● Aim of the task: Every line of the material below should be repeated exactly.

● Input for this task:
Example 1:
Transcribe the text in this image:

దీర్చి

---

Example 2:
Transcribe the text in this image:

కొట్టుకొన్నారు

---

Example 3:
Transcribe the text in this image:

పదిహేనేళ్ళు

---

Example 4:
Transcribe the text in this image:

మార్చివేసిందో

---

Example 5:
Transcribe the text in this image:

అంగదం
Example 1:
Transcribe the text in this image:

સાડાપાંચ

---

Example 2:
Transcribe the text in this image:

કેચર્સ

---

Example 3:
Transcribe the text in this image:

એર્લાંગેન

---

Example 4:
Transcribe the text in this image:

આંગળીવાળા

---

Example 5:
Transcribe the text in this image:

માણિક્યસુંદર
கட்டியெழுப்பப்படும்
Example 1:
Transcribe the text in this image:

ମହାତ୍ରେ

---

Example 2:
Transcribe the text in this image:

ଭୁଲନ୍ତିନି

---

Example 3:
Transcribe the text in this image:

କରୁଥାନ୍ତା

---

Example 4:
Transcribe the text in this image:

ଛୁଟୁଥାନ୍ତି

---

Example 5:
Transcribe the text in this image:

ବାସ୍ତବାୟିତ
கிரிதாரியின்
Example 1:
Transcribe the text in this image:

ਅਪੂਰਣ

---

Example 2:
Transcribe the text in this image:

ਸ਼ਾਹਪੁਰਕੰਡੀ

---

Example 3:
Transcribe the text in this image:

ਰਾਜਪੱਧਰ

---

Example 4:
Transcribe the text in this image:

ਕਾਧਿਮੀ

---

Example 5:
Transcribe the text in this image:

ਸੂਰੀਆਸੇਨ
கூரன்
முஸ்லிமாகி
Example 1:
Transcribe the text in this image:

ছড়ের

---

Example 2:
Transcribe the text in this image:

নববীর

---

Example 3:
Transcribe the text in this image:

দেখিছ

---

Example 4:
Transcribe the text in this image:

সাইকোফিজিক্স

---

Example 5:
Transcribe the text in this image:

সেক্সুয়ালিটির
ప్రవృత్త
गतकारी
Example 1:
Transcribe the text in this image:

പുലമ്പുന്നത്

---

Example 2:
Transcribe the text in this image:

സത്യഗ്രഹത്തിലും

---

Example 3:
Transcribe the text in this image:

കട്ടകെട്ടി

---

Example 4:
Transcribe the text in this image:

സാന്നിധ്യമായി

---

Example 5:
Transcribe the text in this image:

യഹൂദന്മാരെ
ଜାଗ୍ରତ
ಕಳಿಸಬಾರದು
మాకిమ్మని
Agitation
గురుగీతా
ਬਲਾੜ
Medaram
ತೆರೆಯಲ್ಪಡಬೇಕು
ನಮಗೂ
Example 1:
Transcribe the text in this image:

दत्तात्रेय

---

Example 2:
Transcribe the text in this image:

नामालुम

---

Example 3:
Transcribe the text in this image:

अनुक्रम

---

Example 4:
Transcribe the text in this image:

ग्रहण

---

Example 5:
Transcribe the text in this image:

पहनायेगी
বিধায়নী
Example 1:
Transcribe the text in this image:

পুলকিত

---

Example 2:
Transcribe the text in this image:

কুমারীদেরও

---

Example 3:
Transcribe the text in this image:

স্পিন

● Answer for this exercise:
Example 1:
Transcribe the text in this image:

దీర్చి

---

Example 2:
Transcribe the text in this image:

కొట్టుకొన్నారు

---

Example 3:
Transcribe the text in this image:

పదిహేనేళ్ళు

---

Example 4:
Transcribe the text in this image:

మార్చివేసిందో

---

Example 5:
Transcribe the text in this image:

అంగదం
Example 1:
Transcribe the text in this image:

સાડાપાંચ

---

Example 2:
Transcribe the text in this image:

કેચર્સ

---

Example 3:
Transcribe the text in this image:

એર્લાંગેન

---

Example 4:
Transcribe the text in this image:

આંગળીવાળા

---

Example 5:
Transcribe the text in this image:

માણિક્યસુંદર
கட்டியெழுப்பப்படும்
Example 1:
Transcribe the text in this image:

ମହାତ୍ରେ

---

Example 2:
Transcribe the text in this image:

ଭୁଲନ୍ତିନି

---

Example 3:
Transcribe the text in this image:

କରୁଥାନ୍ତା

---

Example 4:
Transcribe the text in this image:

ଛୁଟୁଥାନ୍ତି

---

Example 5:
Transcribe the text in this image:

ବାସ୍ତବାୟିତ
கிரிதாரியின்
Example 1:
Transcribe the text in this image:

ਅਪੂਰਣ

---

Example 2:
Transcribe the text in this image:

ਸ਼ਾਹਪੁਰਕੰਡੀ

---

Example 3:
Transcribe the text in this image:

ਰਾਜਪੱਧਰ

---

Example 4:
Transcribe the text in this image:

ਕਾਧਿਮੀ

---

Example 5:
Transcribe the text in this image:

ਸੂਰੀਆਸੇਨ
கூரன்
முஸ்லிமாகி
Example 1:
Transcribe the text in this image:

ছড়ের

---

Example 2:
Transcribe the text in this image:

নববীর

---

Example 3:
Transcribe the text in this image:

দেখিছ

---

Example 4:
Transcribe the text in this image:

সাইকোফিজিক্স

---

Example 5:
Transcribe the text in this image:

সেক্সুয়ালিটির
ప్రవృత్త
गतकारी
Example 1:
Transcribe the text in this image:

പുലമ്പുന്നത്

---

Example 2:
Transcribe the text in this image:

സത്യഗ്രഹത്തിലും

---

Example 3:
Transcribe the text in this image:

കട്ടകെട്ടി

---

Example 4:
Transcribe the text in this image:

സാന്നിധ്യമായി

---

Example 5:
Transcribe the text in this image:

യഹൂദന്മാരെ
ଜାଗ୍ରତ
ಕಳಿಸಬಾರದು
మాకిమ్మని
Agitation
గురుగీతా
ਬਲਾੜ
Medaram
ತೆರೆಯಲ್ಪಡಬೇಕು
ನಮಗೂ
Example 1:
Transcribe the text in this image:

दत्तात्रेय

---

Example 2:
Transcribe the text in this image:

नामालुम

---

Example 3:
Transcribe the text in this image:

अनुक्रम

---

Example 4:
Transcribe the text in this image:

ग्रहण

---

Example 5:
Transcribe the text in this image:

पहनायेगी
বিধায়নী
Example 1:
Transcribe the text in this image:

পুলকিত

---

Example 2:
Transcribe the text in this image:

কুমারীদেরও

---

Example 3:
Transcribe the text in this image:

স্পিন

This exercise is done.